Konkurrenz kann Gleichgültigkeit und Resignation aushebeln, indem ich Teil einer intensiven Interaktion werde, die mich in ihren Bann zieht und mein Handeln auf ein Ziel ausrichtet. Ohne Konkurrenz kann es passieren, dass ich nicht in Genuß dieser zielgerichteten Intensität komme.
Konkurrenz kann bewirken, dass ich die Beobachterrolle verlasse, mit Haut und Haar bei einer guten Sache bin und mich dafür einsetze. Ohne Konkurrenz kann es passieren, dass ich mich bequem in der Beobachterposition einrichte, keine Position beziehe und mir die Finger nicht schmutzig mache.
Konkurrenz kann mich zur Umsetzung motivieren und dazu führen, dass sich eine gute Lösung durchsetzt, dass sie anerkannt wird und sich manifestiert. Ohne Konkurrenz kann es passieren, dass viele gute Ideen und Lösungen niemals das Licht der Welt erblicken.
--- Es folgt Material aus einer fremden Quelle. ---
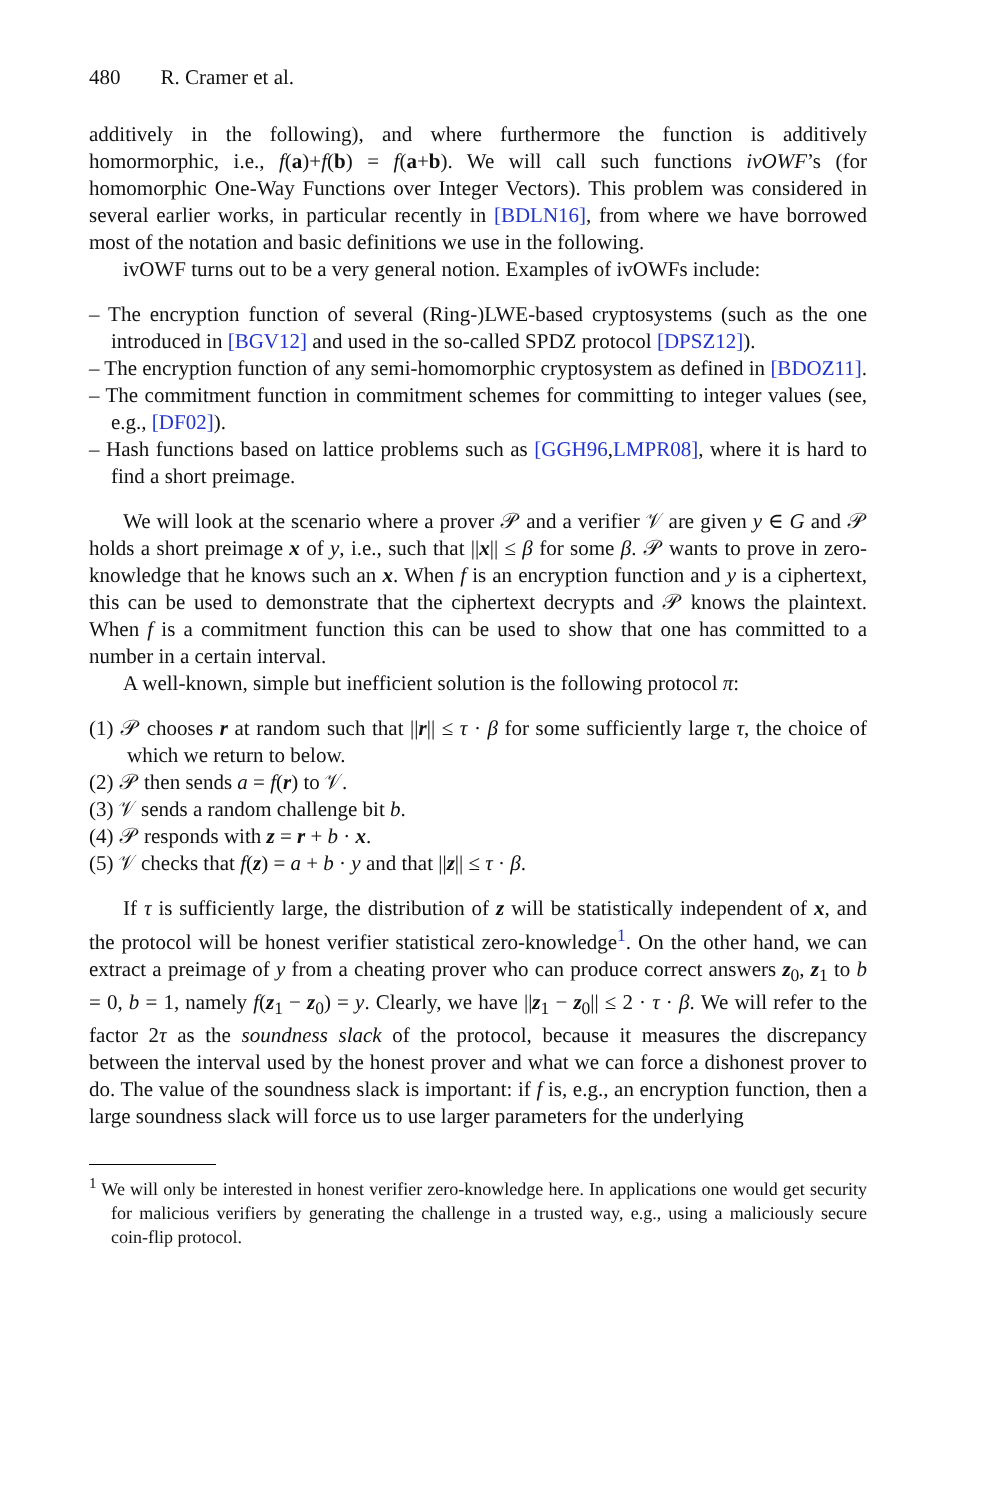480 R. Cramer et al.
additively in the following), and where furthermore the function is additively homormorphic, i.e., f(a)+f(b) = f(a+b). We will call such functions ivOWF’s (for homomorphic One-Way Functions over Integer Vectors). This problem was considered in several earlier works, in particular recently in [BDLN16], from where we have borrowed most of the notation and basic definitions we use in the following.
ivOWF turns out to be a very general notion. Examples of ivOWFs include:
– The encryption function of several (Ring-)LWE-based cryptosystems (such as the one introduced in [BGV12] and used in the so-called SPDZ protocol [DPSZ12]).
– The encryption function of any semi-homomorphic cryptosystem as defined in [BDOZ11].
– The commitment function in commitment schemes for committing to integer values (see, e.g., [DF02]).
– Hash functions based on lattice problems such as [GGH96,LMPR08], where it is hard to find a short preimage.
We will look at the scenario where a prover 𝒫 and a verifier 𝒱 are given y ∈ G and 𝒫 holds a short preimage x of y, i.e., such that ||x|| ≤ β for some β. 𝒫 wants to prove in zero-knowledge that he knows such an x. When f is an encryption function and y is a ciphertext, this can be used to demonstrate that the ciphertext decrypts and 𝒫 knows the plaintext. When f is a commitment function this can be used to show that one has committed to a number in a certain interval.
A well-known, simple but inefficient solution is the following protocol π:
(1) 𝒫 chooses r at random such that ||r|| ≤ τ · β for some sufficiently large τ, the choice of which we return to below.
(2) 𝒫 then sends a = f(r) to 𝒱.
(3) 𝒱 sends a random challenge bit b.
(4) 𝒫 responds with z = r + b · x.
(5) 𝒱 checks that f(z) = a + b · y and that ||z|| ≤ τ · β.
If τ is sufficiently large, the distribution of z will be statistically independent of x, and the protocol will be honest verifier statistical zero-knowledge<sup>1</sup>. On the other hand, we can extract a preimage of y from a cheating prover who can produce correct answers z<sub>0</sub>, z<sub>1</sub> to b = 0, b = 1, namely f(z<sub>1</sub> − z<sub>0</sub>) = y. Clearly, we have ||z<sub>1</sub> − z<sub>0</sub>|| ≤ 2 · τ · β. We will refer to the factor 2τ as the soundness slack of the protocol, because it measures the discrepancy between the interval used by the honest prover and what we can force a dishonest prover to do. The value of the soundness slack is important: if f is, e.g., an encryption function, then a large soundness slack will force us to use larger parameters for the underlying
<sup>1</sup> We will only be interested in honest verifier zero-knowledge here. In applications one would get security for malicious verifiers by generating the challenge in a trusted way, e.g., using a maliciously secure coin-flip protocol.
Soweit der erste Konkurrenz-Pluspunkt »Aktivierung«.
Wie wirken diese Gedanken auf Euch? Spürt Ihr schon ein aktivierendes Kribbeln in Euren Fingern oder kommen ungute Gefühle dabei auf? Wie seht Ihr die Übergänge zu den Handlungsmustern Kooperation und Konflikt? In welche kleinen und großen Wettbewerbe seid Ihr involviert?
Ich wünsche Euch ein gutes Händchen bei der Integration des aktivierenden Pluspunkts in Euren beruflichen und privaten Alltag und bin gespannt auf Eure Erfahrungsberichte. Ich freue mich jetzt schon darauf, den nächsten Konkurrenz-Pluspunkt mit Euch zu teilen, verehrte Leserinnen und Leser!
1 Vgl. Manfred Sader: Psychologie der Gruppe, völl. Neubearb. d. 2. Aufl., München u. a. 1991, S. 136 f., zit. nach: Bernd Martens: Kommunikation und Kooperation als Schlüsseldimensionen erfolgreicher Gruppenarbeit, Aachen 1999, S. 91.
2 Morton Deutsch: A Theory of Cooperation and Competition, in: Human Relations, Nr. 2 (1949), S. 132, zit. nach: Erika Spieß: Kooperatives Handeln in Organisationen. Theoriestränge und empirische Studien, München 1996, S. 17.